** SELECTED EXTRACT **
Archive for the ‘Communications’ Category

What happens when your supplier changes suppliers?

Wednesday, August 13th, 2008

Whole Foods was recently caught up in a ground beef recall after illnesses were linked to the beef originating from a slaughterhouse in Omaha and distributed by Coleman Natural Beef, a Whole Foods supplier.  Although Whole Foods along with four other regional grocery chains were participated in the recall, it was a bigger black eye for Whole Foods than the rest.

The assumption is that for the extra money that you pay for most Whole Foods products, in return you’re getting something that’s safer, fresher and more nutritious, according to Gene Grabowski, head of the crisis and litigation practice at Levic Strategic Communications. Add to this a slowing economy where escalating food prices have caused consumer to stretch budgets by cutting corners and high priced chains and you have a mess.

So what happened?

** DATA FOR REVIEW **
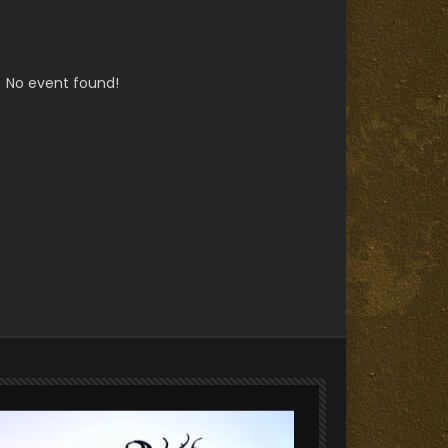
No event found!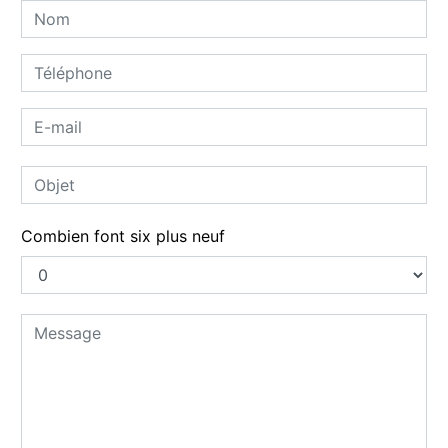
Combien font six plus neuf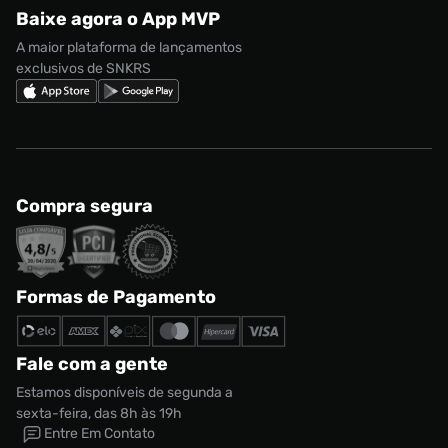
adidas Gazelle
Baixe agora o App MVP
Regulamento Cupom
Nike Shox
A maior plataforma de lançamentos
exclusivos de SNKRS
Compra segura
Formas de Pagamento
Fale com a gente
Estamos disponíveis de segunda a
sexta-feira, das 8h às 19h
Entre Em Contato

** YOUR GOAL **
Summarize the Whole Foods recall post in two sentences.

** ANSWER SPACE **
Whole Foods was caught up in a ground beef recall after illnesses were linked to beef from an Omaha slaughterhouse that was distributed by its supplier, Coleman Natural Beef, and although four other regional grocery chains also took part in the recall, it was a bigger black eye for Whole Foods. According to Gene Grabowski of Levic Strategic Communications, shoppers assume the extra money they pay at Whole Foods gets them something safer, fresher and more nutritious, and a slowing economy with escalating food prices makes the situation a mess.